Tugas a - Menurut teks bacaan tentang kemurahan Rasulullah SAW, shalat apa yang langsung dikerjakan para sahabat begitu memasuki masjid?

Kemurahan Rasulullah SAW
Sahabat Bilal radhiyallu’anhu mengumandangkan adzan dengan merdu, sehingga para sahabat lainnya menghentikan kegiatannnya dan cepat-cepat mengambil air wudhu kemudian bergegas ke Masjid Nabawi. Mereka memasuki masjid dan langsung melaksanakan shalat sunnah tahiyatul masjid. Usai mengerjakan shalat sunnah, mereka duduk rapi berderet-deret, sehingga tidak ada satupun yang kosong.
Menunggu Rasulullah SAW datang untuk mengimami shalat fardhu, para sahabat ada yang berzikir adapula yang membaca Al-Qur’an yang mereka hafal. Intinya mereka sudah siap lahir batin untuk menghadap Allah SWT, begitulah tertibnya para sahabat mematuhi perintah Rasul-Nya, sehingga keadaan di masjid Nabawi kala itu begitu syahdu, tentram, dan menyenangkan.

Tugas b - Kembalikan seluruh baris di bawah judul Data yang Diberikan tanpa mengubah satu pun.

Data yang Diberikan -
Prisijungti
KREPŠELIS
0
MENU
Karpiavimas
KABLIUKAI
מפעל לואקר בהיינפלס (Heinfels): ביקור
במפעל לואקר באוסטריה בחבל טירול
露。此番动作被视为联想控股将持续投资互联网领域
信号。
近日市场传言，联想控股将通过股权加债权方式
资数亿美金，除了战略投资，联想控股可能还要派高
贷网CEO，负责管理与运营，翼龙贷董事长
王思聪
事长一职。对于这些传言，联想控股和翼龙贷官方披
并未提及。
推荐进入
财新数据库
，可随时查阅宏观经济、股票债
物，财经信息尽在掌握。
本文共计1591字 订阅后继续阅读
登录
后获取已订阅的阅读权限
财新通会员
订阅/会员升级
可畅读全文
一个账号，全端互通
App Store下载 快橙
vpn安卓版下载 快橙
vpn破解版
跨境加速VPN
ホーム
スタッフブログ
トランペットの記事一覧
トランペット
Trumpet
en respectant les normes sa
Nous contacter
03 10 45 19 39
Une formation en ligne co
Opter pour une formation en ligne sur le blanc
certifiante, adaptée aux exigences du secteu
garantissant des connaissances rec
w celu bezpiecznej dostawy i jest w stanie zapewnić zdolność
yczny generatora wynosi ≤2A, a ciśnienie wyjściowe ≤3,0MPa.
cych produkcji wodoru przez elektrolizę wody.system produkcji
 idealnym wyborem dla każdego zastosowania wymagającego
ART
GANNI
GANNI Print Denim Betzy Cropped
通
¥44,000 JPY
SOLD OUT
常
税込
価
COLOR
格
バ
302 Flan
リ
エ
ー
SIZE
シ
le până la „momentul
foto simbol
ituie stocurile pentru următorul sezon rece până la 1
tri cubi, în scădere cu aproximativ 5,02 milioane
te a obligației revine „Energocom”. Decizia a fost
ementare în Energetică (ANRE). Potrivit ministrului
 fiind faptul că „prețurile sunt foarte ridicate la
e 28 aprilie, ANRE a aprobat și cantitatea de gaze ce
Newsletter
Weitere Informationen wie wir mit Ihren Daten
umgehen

Jawaban a - Shalat sunnah tahiyatul masjid.

Jawaban b -
Prisijungti
KREPŠELIS
0
MENU
Karpiavimas
KABLIUKAI
מפעל לואקר בהיינפלס (Heinfels): ביקור
במפעל לואקר באוסטריה בחבל טירול
露。此番动作被视为联想控股将持续投资互联网领域
信号。
近日市场传言，联想控股将通过股权加债权方式
资数亿美金，除了战略投资，联想控股可能还要派高
贷网CEO，负责管理与运营，翼龙贷董事长
王思聪
事长一职。对于这些传言，联想控股和翼龙贷官方披
并未提及。
推荐进入
财新数据库
，可随时查阅宏观经济、股票债
物，财经信息尽在掌握。
本文共计1591字 订阅后继续阅读
登录
后获取已订阅的阅读权限
财新通会员
订阅/会员升级
可畅读全文
一个账号，全端互通
App Store下载 快橙
vpn安卓版下载 快橙
vpn破解版
跨境加速VPN
ホーム
スタッフブログ
トランペットの記事一覧
トランペット
Trumpet
en respectant les normes sa
Nous contacter
03 10 45 19 39
Une formation en ligne co
Opter pour une formation en ligne sur le blanc
certifiante, adaptée aux exigences du secteu
garantissant des connaissances rec
w celu bezpiecznej dostawy i jest w stanie zapewnić zdolność
yczny generatora wynosi ≤2A, a ciśnienie wyjściowe ≤3,0MPa.
cych produkcji wodoru przez elektrolizę wody.system produkcji
 idealnym wyborem dla każdego zastosowania wymagającego
ART
GANNI
GANNI Print Denim Betzy Cropped
通
¥44,000 JPY
SOLD OUT
常
税込
価
COLOR
格
バ
302 Flan
リ
エ
ー
SIZE
シ
le până la „momentul
foto simbol
ituie stocurile pentru următorul sezon rece până la 1
tri cubi, în scădere cu aproximativ 5,02 milioane
te a obligației revine „Energocom”. Decizia a fost
ementare în Energetică (ANRE). Potrivit ministrului
 fiind faptul că „prețurile sunt foarte ridicate la
e 28 aprilie, ANRE a aprobat și cantitatea de gaze ce
Newsletter
Weitere Informationen wie wir mit Ihren Daten
umgehen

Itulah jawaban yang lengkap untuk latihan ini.